Before going into some of the details, I want to quickly outline what happens behind the scenes when Webroot experiences an issue.
Our entire team takes any service impacts to customers very seriously. When an incident occurs, we immediately work through a pre-determined plan designed to bring the incident to the swiftest close, assess and understand any customer impact, and quickly communicate next steps. We also schedule a post-mortem review session, where we investigate root causes and incorporate lessons learned.
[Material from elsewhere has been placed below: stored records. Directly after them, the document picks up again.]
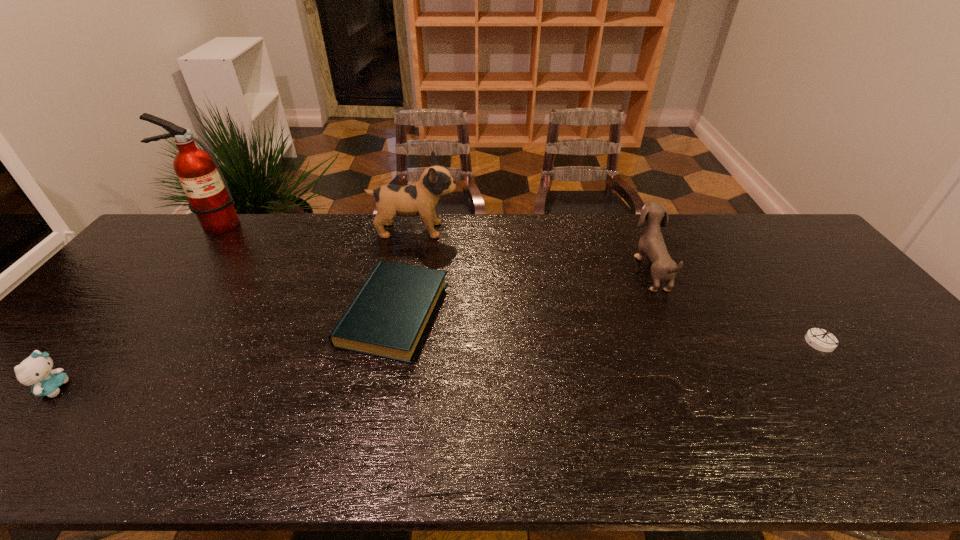
What are the coordinates of `free space located at the face of the second tallest object` in the screenshot? It's located at (560, 230).

Image resolution: width=960 pixels, height=540 pixels. What are the coordinates of `free space located at the face of the second object from right to left` in the screenshot? It's located at (585, 269).

Where is `vacant space located 0.230m at the face of the second object from right to left`? vacant space located 0.230m at the face of the second object from right to left is located at coordinates (563, 269).

Locate an element on the screen. vacant space positioned at the face of the second object from right to left is located at coordinates (598, 269).

Image resolution: width=960 pixels, height=540 pixels. In order to click on vacant space located on the face of the nearest object in this screenshot , I will do `click(114, 388)`.

Where is `free spot located on the right of the book`? Image resolution: width=960 pixels, height=540 pixels. free spot located on the right of the book is located at coordinates (525, 313).

Where is `free space located on the front of the rightmost object`? The image size is (960, 540). free space located on the front of the rightmost object is located at coordinates (873, 411).

This screenshot has width=960, height=540. I want to click on fire extinguisher that is at the far edge, so click(x=209, y=197).

Where is `fire extinguisher located in the left edge section of the desktop`? The height and width of the screenshot is (540, 960). fire extinguisher located in the left edge section of the desktop is located at coordinates (209, 197).

This screenshot has height=540, width=960. What are the coordinates of `kitten that is at the left edge` in the screenshot? It's located at (36, 370).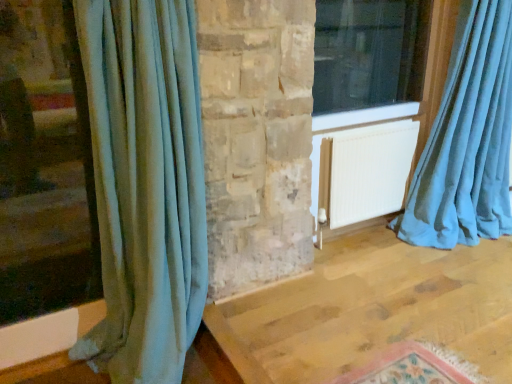
Find the location of `free space in front of teal velvet curtain at right, the first curtain when ordered from right to left`. free space in front of teal velvet curtain at right, the first curtain when ordered from right to left is located at coordinates (465, 276).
As the Product Manager for our Business Endpoint, I am held accountable for providing updates to customers and the team, improving future releases, and ensuring that these issues won’t happen again. Each internal team has a dedicated lead who is responsible for completing post-recover actions. Additionally, all issues have executive visibility.
So, what happened in this case?
While we are continue investigating the unexpected infrastructure degradation, we know the following:
- At 15:06 UTC (approx.) on Tuesday December 12th, our infrastructure monitoring team noticed an unexpected volume of traffic.
- At 15:11 UTC, the infrastructure received a volume of ‘requests’ that exceeded safe levels and began rejecting these requests. At this time, some customers may have experienced service degradation as their device running Webroot Secure Anywhere may not have been able to connect to the Webroot infrastructure. While protection was not compromised during this time, some machines might have seen excessive CPU usage.
- At 15:43 UTC, automated network service scaling activated, and at 16:00 UTC additional scaling was required. At 17:00 UTC the service had recovered to normal levels.
So why did it happen?
Our initial investigation indicates that the release of our latest Endpoint version, Win v220.127.116.11, combined with a recent Microsoft Update, may have resulted in this issue. A large number of customers simultaneously upgrading to our newest version, combined with many new files from the Microsoft Update, could have caused an excessive volume of calls to our cloud. We are continuing our investigation into other corollary causes
What happens next?
We’re taking a number of preventative measures to avoid a future occurrence including increasing infrastructure ‘headroom’ and adding steps/tranches in the software release process to reduce the volume of machines updating at the same time.
As an active member in this community and forum please do not hesitate to contact me if you have concerns or if I can offer any further reassurance either by post, private message or I can arrange to call you directly. Once again, I apologize for any inconvenience caused by this incident and hope that the information provided above outlines our commitment to you and your customers.